As I sit here pondering what to write for your birthday letter, I can’t help but smile because you’re such a funny mixture of fun and play and silliness and growth and comfort and development and mischievousness and hard-headedness (on both our parts!) and impatience (also on both our parts!) and just plain ol’ turd nuggetness. You are our fiery Aiden, intense in your excitement and joy, but also in your rebellion. The fact is, you’re super cute and a big hot mess and incredibly difficult—which is another way of saying you’re just like your dad. (Especially the super cute part.)
I realize as I write this that you’ve been with our family longer than you’ve lived anywhere else. The family and home God prepared you for in eternity past is getting more deeply rooted with time and tears and temerity. Praise be to the God and Father of Our Lord Jesus for that! But as I get excited about that fact, it’s tempered and turned by the remembrance of those two and half years where you weren’t in our family.
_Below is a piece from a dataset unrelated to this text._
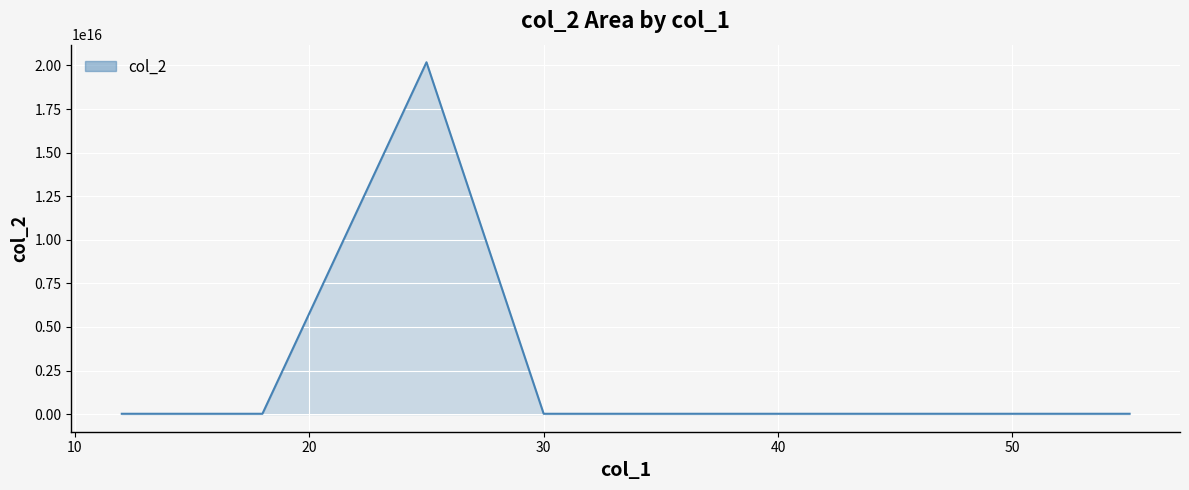

True or false: there are more than 2 points higher than both neighbors.

False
What’s both good and sad is that I frequently forget the crap you’ve gone through to get here. It’s good because I don’t want you to be defined by your past. We serve and are loved by the God who resurrects the dead and rewrites tragedies into comedies. But I’m also sad, because as a dad, I forget that your story has been particularly twisted by sin.
Of course, you don’t remember any of this anymore. And I thank God for that! But the reality is that our pasts shape us and set the courses for our futures, even where we redirect those courses. And it breaks my heart to remember that you still struggle to trust and be at ease, to be the you God has created you to be without trying to become some false version that pleases but never penetrates. And this is the six-year-old version of you. I think this is a battle that you’ll still be fighting at sixteen and probably twenty-six, and maybe even sixty-six.
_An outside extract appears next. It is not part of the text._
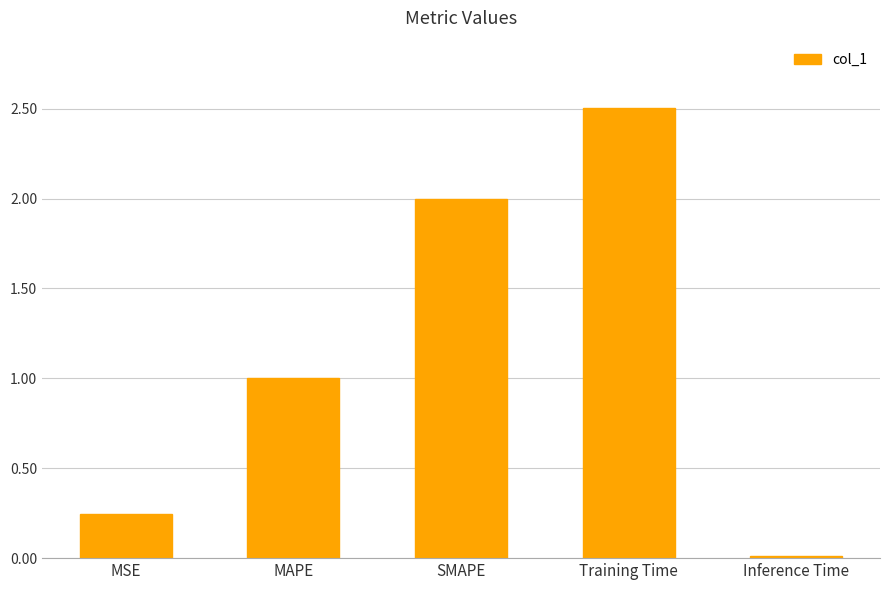

What is the greatest value displayed?

2.5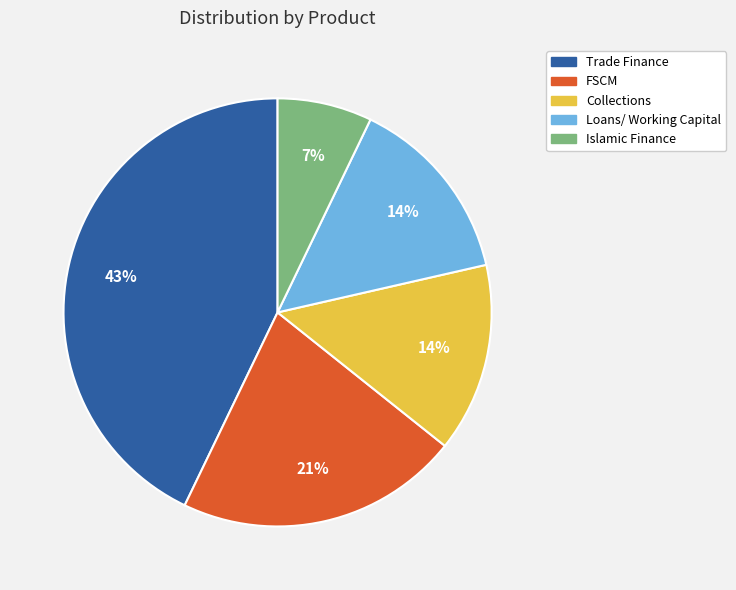

Count the number of slices in the pie.

5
And as I write this letter, I know that six-year-old you probably just wonders when I’m finally going to stop talking so we can eat cake. Which is cool. Cake tastes better than this letter would. But I also write this knowing that one day you’ll be able to read these birthday letters when you’re older, with more understanding and story beneath it. So, with that in mind, I say this to you both as a six-year-old and whatever age you are when you read this again:
You are my son. God brought you to your Mom and me because in his grace this was the family he wanted for you. From your infancy, you have known hurt and anger and violence in a way that I never have. Sin and Satan and the forces at work in this present darkness tried their damnedest to throw you into the pit so they could sell you into a slavery of despair and emptiness. But the Light of the World, the one with a birthday celebration six days from your own, took all that despair and emptiness and slavery upon himself to set you free. He took the curse you’d been given and traded it to you with his blood-bought blessing. His blinding Light washes out the darkness of your past to give you a new life, a new home, a new family, and a new identity.
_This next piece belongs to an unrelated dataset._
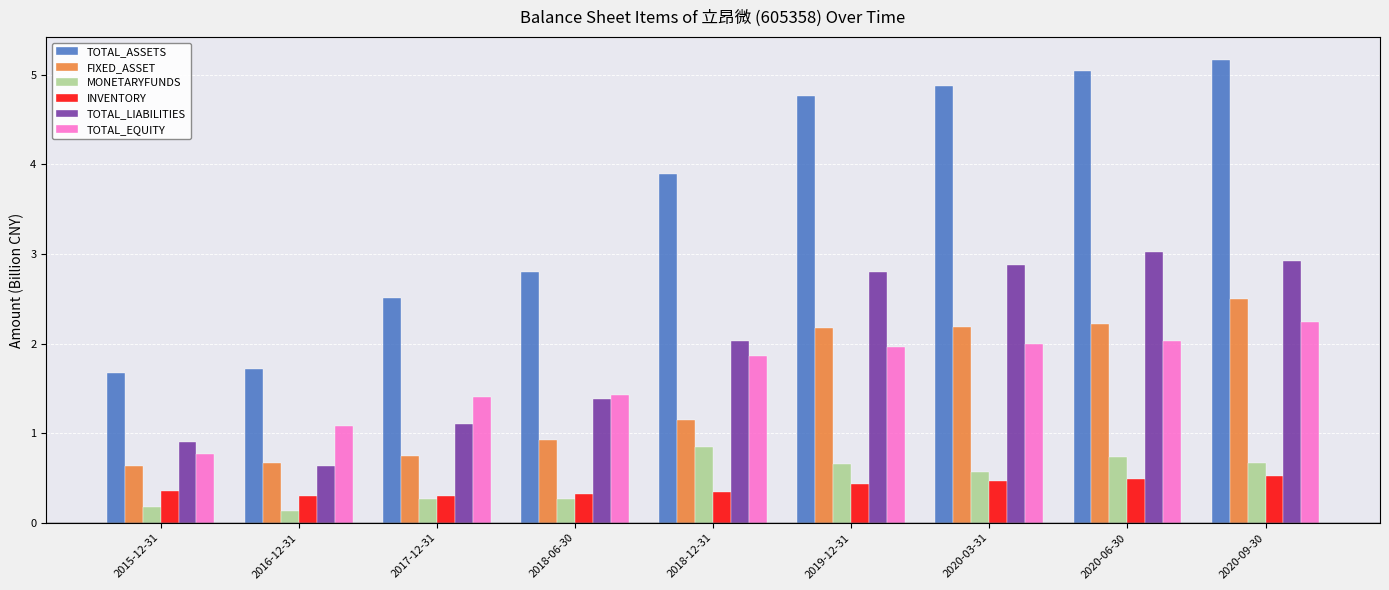

True or false: FIXED_ASSET has a value of 2.2 at 2020-06-30.

True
My plea with you, as always, is to live in that newness. It is all yours. And nothing can take that away from you. No amount of hard-headed, turd-nugget behavior will ever stop you from being my son. And if that’s true of me, even though I’m evil, how much more true is that of your true Daddy who will never abandon you or abuse you or crush you or leave you or forsake you. Through Jesus, you can and do and will have a security deeper and fuller than any you could ever know or imagine. You are going to struggle so hard to believe that deep down in your bones. My prayer for you is that you’ll eat the flesh and drink the blood of the Savior, and find it satisfies you more than cake or candy or crumbs.